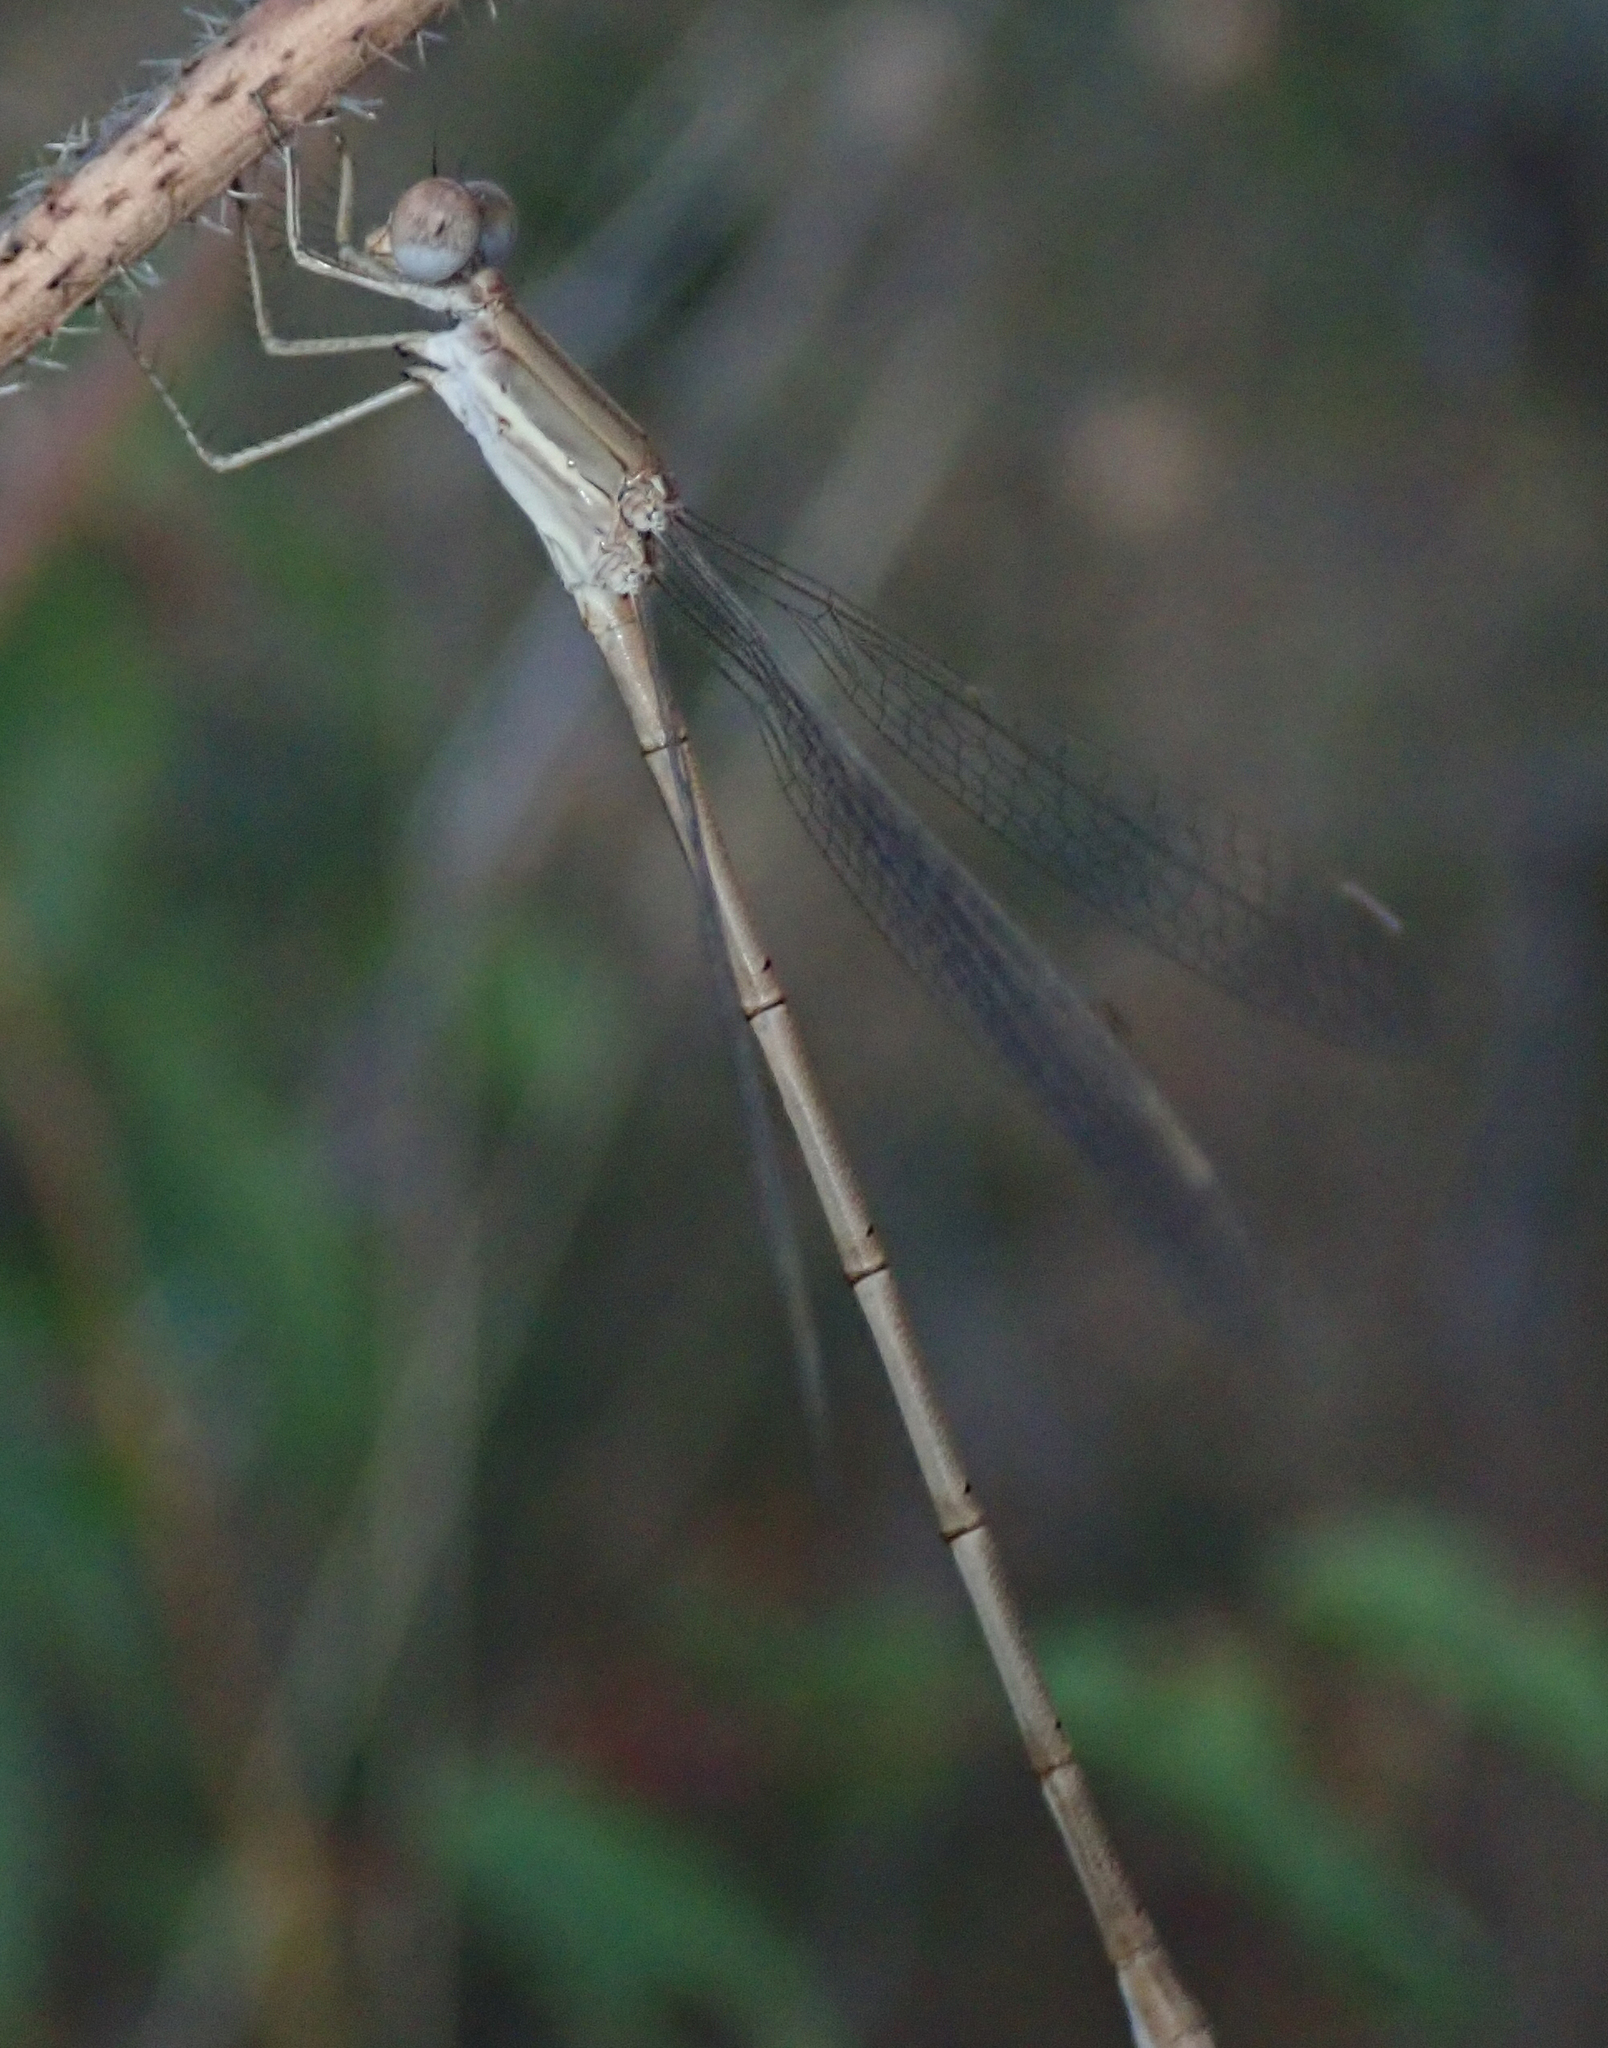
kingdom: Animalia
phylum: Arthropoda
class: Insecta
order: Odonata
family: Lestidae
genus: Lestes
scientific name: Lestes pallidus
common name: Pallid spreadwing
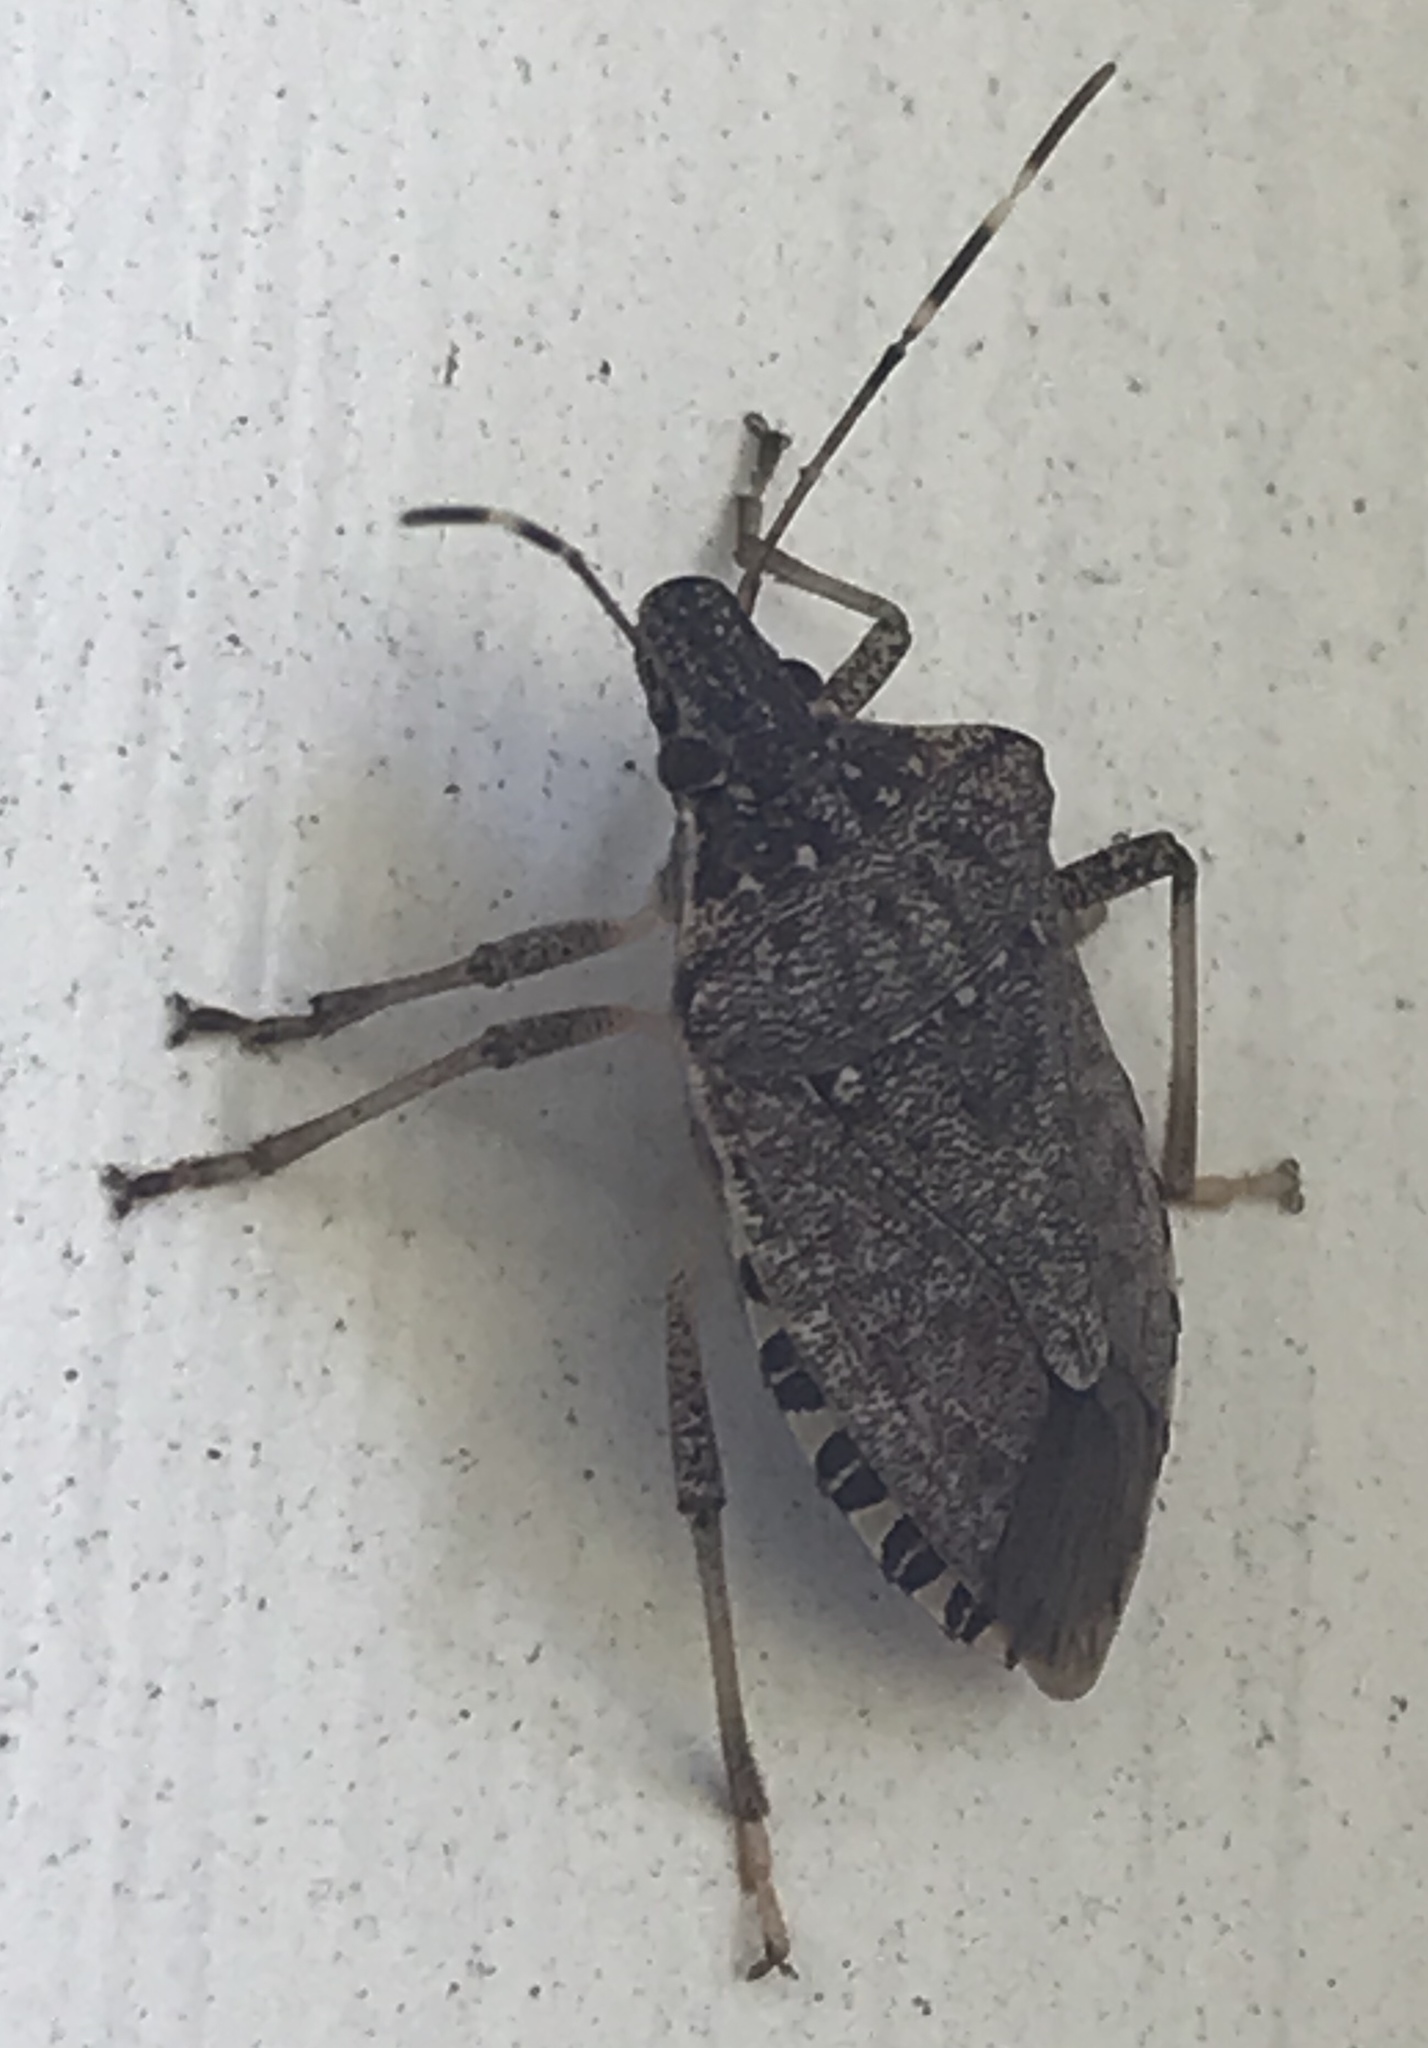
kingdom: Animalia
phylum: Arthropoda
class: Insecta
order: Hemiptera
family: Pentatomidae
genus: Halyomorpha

--*--

= Exercise description =
Write out every line of the listing above word for word, leaving out the pictures.

= The answer =
kingdom: Animalia
phylum: Arthropoda
class: Insecta
order: Odonata
family: Lestidae
genus: Lestes
scientific name: Lestes pallidus
common name: Pallid spreadwing
kingdom: Animalia
phylum: Arthropoda
class: Insecta
order: Hemiptera
family: Pentatomidae
genus: Halyomorpha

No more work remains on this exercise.